Le Conseil d’État continue d’évoluer en matière de harcèlement moral, définissant la nature des réparations possibles et tenant compte des difficultés propres à l’administration de la preuve.
L’introduction des Comités d’Hygiène, de Sécurité et des Conditions de Travail (CHSCT) dans la fonction publique en 2011 a consolidé l’arsenal juridique. Ces instances disposent de pouvoirs renforcés pour examiner les conditions de travail, prescrire des enquêtes, et garantir une analyse impartiale. Bien que certains estiment que le CHSCT ne peut traiter que des situations collectives, la jurisprudence administrative a imposé son intervention, même dans des cas individuels tels que les accidents ou maladies professionnelles.
Ainsi, les agents disposent aujourd’hui d’une méthode et de textes solides pour faire valoir leurs droits :
- Référé-liberté : Une Procédure Rapide et Innovante (CE 19 juin 2014, n°381061)
Le Conseil d’État a introduit une démarche novatrice dans la lutte contre le harcèlement moral avec le référé-liberté le 19 juin 2014. Cette procédure permet aux victimes de harcèlement d’obtenir la cessation des atteintes sous 48 heures. Requérant une urgence justifiée, elle s’appuie sur la sauvegarde des libertés fondamentales. Cette décision constitue une avancée significative pour le droit de la fonction publique, conférant un droit à la sécurité physique et mentale au travail.
- Présomption d’Imputabilité en cas de Suicide (CE 16 juillet 2014, n°361820; CE 27 mars 2015, n°371250)
En 2014, le Conseil d’État a créé une présomption d’imputabilité au service en cas de tentative de suicide sur le lieu de travail.
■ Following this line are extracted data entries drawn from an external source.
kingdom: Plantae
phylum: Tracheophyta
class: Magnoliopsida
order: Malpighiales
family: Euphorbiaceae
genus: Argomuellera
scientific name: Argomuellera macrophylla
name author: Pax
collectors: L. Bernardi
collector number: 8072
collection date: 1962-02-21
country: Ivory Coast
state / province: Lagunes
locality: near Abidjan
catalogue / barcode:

L’administration doit prouver le contraire pour inverser cette présomption. Cette avancée permet aux agents victimes de harcèlement grave d’obtenir une réparation en cas de mise en danger de leur vie ou de celle de leurs proches.
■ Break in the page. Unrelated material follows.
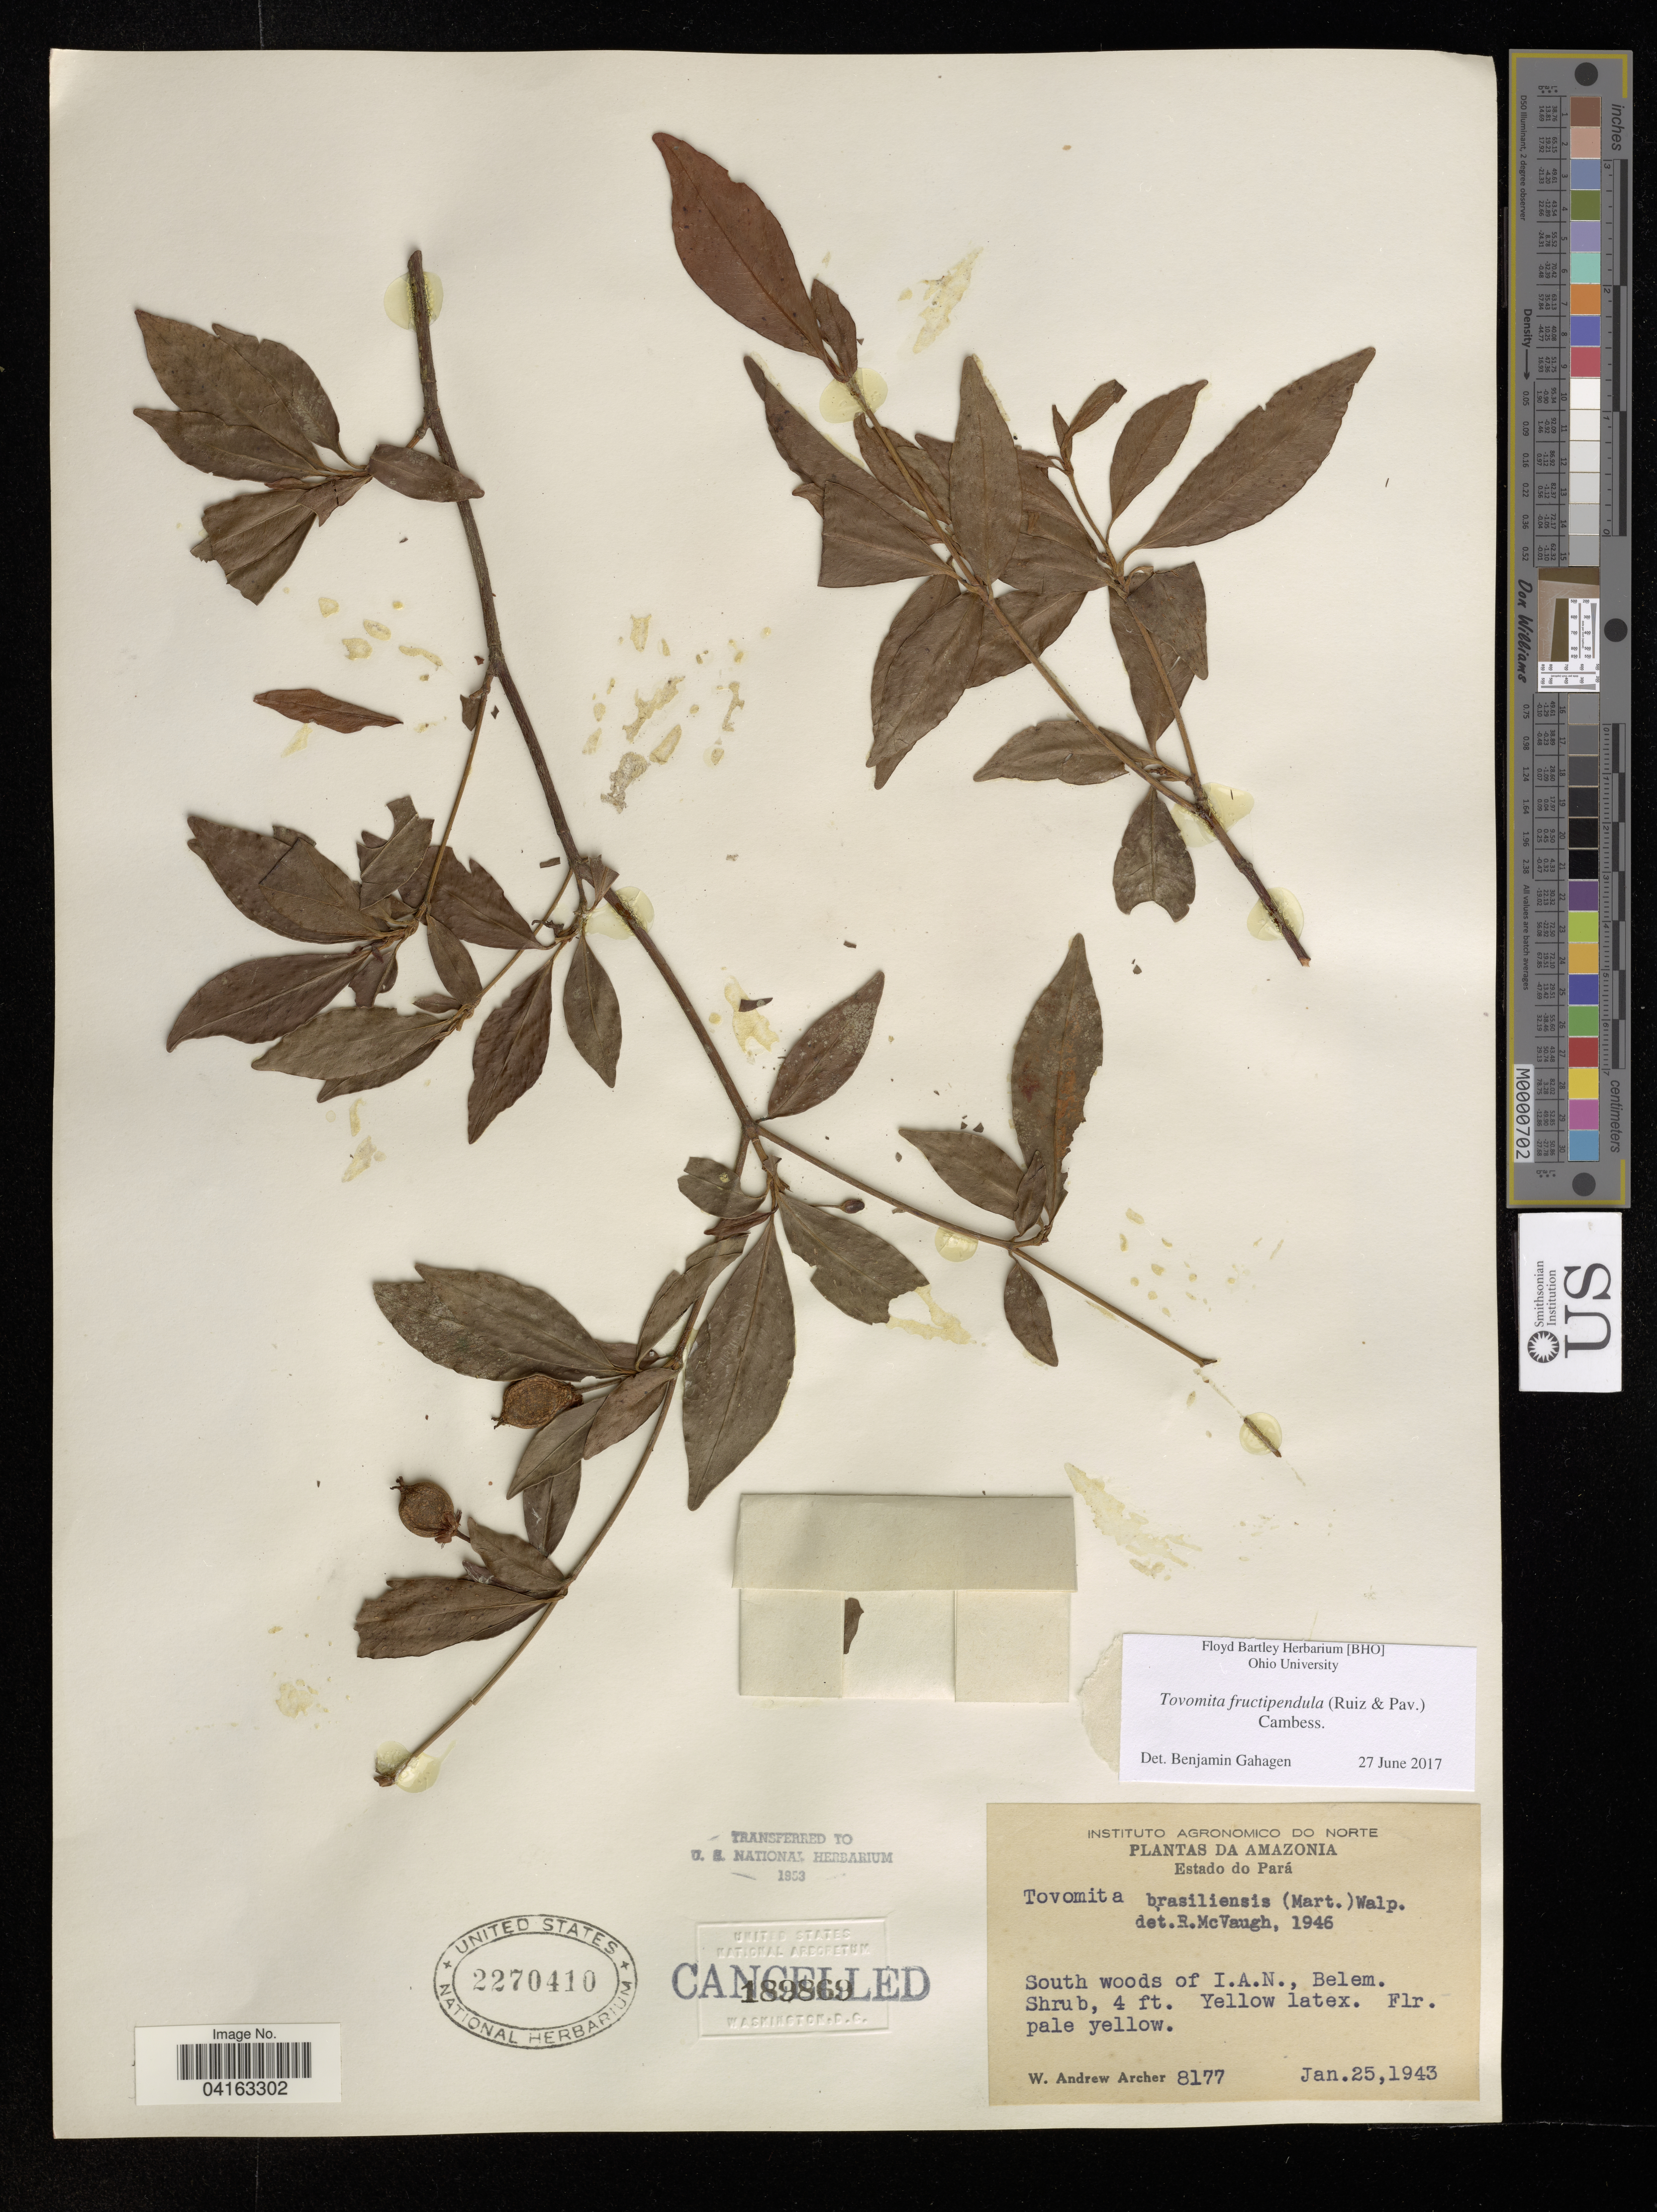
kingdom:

- Distinction entre Souffrance au Travail et Harcèlement Moral
Il est crucial de distinguer la souffrance au travail du harcèlement moral. Les dispositions du code du travail appliquées à la fonction publique obligent l’administration à garantir la sécurité physique et mentale des agents. Des procédures de prévention ont été encouragées, mais la réparation reste essentielle pour les agents subissant des conditions de travail dégradées. La jurisprudence distingue la souffrance liée à des actes personnels (harcèlement moral) de risques psycho-sociaux résultant de l’organisation du travail. Il est proposé d’engager la responsabilité pénale de l’État employeur dans les cas de harcèlement moral, alignant ainsi le traitement des agents publics sur celui des employeurs privés. Cette démarche accélérerait les interventions en cas de signalements de harcèlement moral.
Le parcours juridique pour dénoncer le harcèlement moral dans la fonction publique est souvent perçu comme complexe et décourageant. Les procédures administratives, souvent lentes, ont suscité des critiques, notamment en raison de la moyenne de 18 à 24 mois pour obtenir une décision du tribunal administratif. Cette lenteur pose problème, surtout compte tenu de la gravité des situations et du statut particulier des fonctionnaires. Les délais rendent difficile la sortie de la situation pour les fonctionnaires, et le recours en référé suspension pour demander la protection fonctionnelle est souvent peu efficace. L’idée d’instaurer un régime automatique de protection fonctionnelle a priori, avec remboursement en cas de procédure abusive, est suggérée mais pose des défis pratiques.
Malgré ces obstacles, il est crucial que les victimes ne se découragent pas, car le recours judiciaire peut également être un moyen cathartique pour surmonter la situation et rétablir le dialogue avec la hiérarchie, à condition d’être bien préparé.